Lo stabilirà un giudice. Perché, per essere molto chiari, stabilito il principio, chiunque potrà sentirsi in grado di denunciare un’opinione, ma anche un’opera d’arte, un libro, un film o una canzone che in base a tale legge ritenga discriminatoria. E siccome in Italia c’è l’obbligatorietà dell’azione penale, di volta in volta questa scrematura sulla discriminazione sarà fatta dai magistrati. Come infine la cronaca insegna, non tutte le decisioni saranno identiche a parità di espressione, perché la legge si interpreta e va salvaguardato il libero convincimento di chi giudica. Il risultato ve lo anticipiamo subito: a fronte di montagne di denunce, si arriverà prestissimo ad ulteriore autocensura. E il dissenso diverrà il nuovo male da combattere. Già oggi le star più amate della stand up internazionali come Louis Ck, Bill Burr, Jim Jefferies o Ricky Gervais da noi sarebbero messe alla gogna per i loro spettacoli scorrettissimi. Figuriamoci domani.

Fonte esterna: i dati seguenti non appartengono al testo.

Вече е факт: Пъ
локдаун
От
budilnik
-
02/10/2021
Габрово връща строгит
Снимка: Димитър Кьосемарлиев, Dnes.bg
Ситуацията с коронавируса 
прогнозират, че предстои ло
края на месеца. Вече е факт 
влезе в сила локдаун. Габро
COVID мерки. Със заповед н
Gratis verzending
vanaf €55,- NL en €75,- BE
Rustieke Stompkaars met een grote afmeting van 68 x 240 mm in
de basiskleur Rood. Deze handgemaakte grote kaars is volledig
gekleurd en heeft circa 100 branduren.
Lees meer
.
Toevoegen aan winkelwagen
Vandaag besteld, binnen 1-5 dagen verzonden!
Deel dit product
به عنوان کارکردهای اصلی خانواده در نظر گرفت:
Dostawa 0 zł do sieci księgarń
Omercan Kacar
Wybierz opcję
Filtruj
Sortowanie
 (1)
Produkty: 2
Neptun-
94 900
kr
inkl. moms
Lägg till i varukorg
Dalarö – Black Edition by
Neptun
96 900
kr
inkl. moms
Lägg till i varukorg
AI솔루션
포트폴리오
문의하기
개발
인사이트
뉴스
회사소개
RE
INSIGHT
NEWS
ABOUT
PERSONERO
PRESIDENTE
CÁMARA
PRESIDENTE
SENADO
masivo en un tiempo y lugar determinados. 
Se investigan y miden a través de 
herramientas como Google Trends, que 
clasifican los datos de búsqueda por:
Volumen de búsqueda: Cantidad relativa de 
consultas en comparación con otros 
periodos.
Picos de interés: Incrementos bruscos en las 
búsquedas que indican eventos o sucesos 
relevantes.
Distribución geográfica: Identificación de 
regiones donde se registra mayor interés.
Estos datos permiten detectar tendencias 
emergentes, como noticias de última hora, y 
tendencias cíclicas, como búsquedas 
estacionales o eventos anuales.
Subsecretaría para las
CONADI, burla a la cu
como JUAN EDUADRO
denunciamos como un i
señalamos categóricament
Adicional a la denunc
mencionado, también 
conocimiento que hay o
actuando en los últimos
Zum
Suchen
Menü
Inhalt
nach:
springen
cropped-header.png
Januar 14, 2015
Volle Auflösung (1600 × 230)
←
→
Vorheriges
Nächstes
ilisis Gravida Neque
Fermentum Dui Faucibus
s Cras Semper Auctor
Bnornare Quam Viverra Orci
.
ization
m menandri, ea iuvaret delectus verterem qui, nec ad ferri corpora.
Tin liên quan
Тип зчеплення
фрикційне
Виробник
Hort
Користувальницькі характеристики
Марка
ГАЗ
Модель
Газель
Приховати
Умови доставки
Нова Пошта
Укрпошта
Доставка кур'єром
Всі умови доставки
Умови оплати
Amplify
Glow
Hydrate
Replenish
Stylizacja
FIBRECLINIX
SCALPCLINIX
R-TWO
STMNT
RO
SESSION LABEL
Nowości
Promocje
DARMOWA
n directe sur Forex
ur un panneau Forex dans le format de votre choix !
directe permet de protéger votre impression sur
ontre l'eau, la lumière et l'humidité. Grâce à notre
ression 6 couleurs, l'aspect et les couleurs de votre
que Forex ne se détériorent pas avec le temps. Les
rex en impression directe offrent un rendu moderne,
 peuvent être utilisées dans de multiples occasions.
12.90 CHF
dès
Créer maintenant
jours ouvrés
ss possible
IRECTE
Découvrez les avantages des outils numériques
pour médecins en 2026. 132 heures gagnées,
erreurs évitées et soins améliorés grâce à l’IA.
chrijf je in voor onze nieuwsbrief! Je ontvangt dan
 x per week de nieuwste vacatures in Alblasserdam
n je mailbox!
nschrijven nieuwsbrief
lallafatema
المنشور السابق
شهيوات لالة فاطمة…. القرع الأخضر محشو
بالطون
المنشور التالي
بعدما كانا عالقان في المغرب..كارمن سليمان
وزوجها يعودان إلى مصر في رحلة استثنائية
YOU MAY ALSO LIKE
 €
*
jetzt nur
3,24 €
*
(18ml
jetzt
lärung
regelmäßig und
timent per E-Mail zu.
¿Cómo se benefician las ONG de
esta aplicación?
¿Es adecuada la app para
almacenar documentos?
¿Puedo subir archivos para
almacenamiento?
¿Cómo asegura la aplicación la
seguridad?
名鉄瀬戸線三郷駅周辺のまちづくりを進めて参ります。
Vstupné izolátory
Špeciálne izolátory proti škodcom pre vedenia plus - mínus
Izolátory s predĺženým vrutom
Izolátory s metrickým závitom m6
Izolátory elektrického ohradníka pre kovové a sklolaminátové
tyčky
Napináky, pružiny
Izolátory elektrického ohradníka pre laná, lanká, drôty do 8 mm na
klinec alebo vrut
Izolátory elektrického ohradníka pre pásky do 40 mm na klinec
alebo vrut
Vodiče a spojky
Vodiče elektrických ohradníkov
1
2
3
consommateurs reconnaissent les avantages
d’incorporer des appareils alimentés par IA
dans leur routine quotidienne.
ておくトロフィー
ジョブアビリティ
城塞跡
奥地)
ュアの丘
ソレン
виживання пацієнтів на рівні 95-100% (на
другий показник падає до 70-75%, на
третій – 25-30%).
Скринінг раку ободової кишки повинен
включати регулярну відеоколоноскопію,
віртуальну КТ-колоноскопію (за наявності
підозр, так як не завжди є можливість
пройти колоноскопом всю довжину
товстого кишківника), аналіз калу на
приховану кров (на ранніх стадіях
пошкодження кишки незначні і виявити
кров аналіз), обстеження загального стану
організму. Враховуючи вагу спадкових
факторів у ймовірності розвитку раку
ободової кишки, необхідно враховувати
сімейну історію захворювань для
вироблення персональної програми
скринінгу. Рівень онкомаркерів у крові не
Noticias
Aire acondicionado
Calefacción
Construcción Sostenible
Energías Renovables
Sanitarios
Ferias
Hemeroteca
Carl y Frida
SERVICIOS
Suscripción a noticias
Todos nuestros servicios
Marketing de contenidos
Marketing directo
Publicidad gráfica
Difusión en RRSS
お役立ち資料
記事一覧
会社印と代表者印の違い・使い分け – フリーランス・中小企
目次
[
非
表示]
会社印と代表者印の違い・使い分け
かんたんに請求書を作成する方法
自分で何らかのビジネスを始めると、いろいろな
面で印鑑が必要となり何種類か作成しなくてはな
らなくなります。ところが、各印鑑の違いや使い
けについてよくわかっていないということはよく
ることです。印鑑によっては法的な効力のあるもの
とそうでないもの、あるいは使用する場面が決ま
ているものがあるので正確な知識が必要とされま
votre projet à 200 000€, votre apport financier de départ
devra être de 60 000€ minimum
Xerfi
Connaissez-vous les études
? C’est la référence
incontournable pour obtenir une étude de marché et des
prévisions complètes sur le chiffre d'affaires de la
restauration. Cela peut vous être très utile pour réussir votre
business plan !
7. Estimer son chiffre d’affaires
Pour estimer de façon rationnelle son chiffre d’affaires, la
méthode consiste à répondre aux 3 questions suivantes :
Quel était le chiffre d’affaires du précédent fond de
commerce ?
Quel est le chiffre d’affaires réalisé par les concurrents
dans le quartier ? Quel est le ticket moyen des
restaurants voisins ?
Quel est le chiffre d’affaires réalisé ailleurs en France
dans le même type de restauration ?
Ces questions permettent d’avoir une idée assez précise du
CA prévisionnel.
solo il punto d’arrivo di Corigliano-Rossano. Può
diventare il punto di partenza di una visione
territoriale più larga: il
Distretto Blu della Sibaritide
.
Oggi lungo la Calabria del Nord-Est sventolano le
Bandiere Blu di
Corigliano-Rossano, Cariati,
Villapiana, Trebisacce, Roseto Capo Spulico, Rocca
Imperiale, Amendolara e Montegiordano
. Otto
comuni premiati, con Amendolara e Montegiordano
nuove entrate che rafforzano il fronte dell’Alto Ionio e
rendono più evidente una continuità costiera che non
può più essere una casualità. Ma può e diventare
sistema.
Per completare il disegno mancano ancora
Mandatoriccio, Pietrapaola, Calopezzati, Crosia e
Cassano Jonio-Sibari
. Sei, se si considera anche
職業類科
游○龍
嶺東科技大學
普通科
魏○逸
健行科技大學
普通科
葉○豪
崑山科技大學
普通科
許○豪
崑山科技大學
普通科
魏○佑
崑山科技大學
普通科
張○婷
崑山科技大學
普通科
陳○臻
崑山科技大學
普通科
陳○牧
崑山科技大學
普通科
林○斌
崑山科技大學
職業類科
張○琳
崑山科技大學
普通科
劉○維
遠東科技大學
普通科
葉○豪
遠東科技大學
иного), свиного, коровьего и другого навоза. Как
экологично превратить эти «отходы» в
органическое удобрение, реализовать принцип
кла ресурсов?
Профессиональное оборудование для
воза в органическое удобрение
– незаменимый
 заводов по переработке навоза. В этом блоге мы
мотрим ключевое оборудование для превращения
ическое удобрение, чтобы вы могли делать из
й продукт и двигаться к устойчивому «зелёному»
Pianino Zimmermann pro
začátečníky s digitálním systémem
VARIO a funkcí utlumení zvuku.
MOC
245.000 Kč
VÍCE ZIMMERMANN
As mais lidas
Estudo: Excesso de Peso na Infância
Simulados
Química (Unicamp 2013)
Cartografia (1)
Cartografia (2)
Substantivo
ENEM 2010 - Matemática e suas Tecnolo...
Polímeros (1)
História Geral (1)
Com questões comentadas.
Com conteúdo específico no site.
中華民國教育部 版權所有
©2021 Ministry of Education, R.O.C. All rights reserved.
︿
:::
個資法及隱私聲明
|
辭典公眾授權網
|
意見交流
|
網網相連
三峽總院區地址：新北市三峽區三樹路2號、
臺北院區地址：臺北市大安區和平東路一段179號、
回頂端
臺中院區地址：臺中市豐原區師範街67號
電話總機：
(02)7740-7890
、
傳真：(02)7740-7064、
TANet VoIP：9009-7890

Resta un ultimo dettaglio sul DDL Zan, illuminante per capire come il politicamente corretto somigli sempre più alla fiaba di Andersen sul Re nudo. Riguarda il comma d dell’articolo 1: «per identità di genere si intende l’identificazione percepita e manifestata di sé in relazione al genere, anche se non corrispondente al sesso, indipendentemente dall’aver concluso un percorso di transizione». Significa che il genere non dipende più dalla natura, nè dalla chirurgia, ma da come ognuno si sente. Questo principio c’è già, molto più allargato, in Inghilterra. Così, là, nel 2018 lo stupratore seriale all’ergastolo Karen White, alias Stephen Wood, dichiarò di percepirsi donna. Tanto bastò per accontentarlo. Fu messo nel carcere femminile di New Hill. E violentò altre due donne.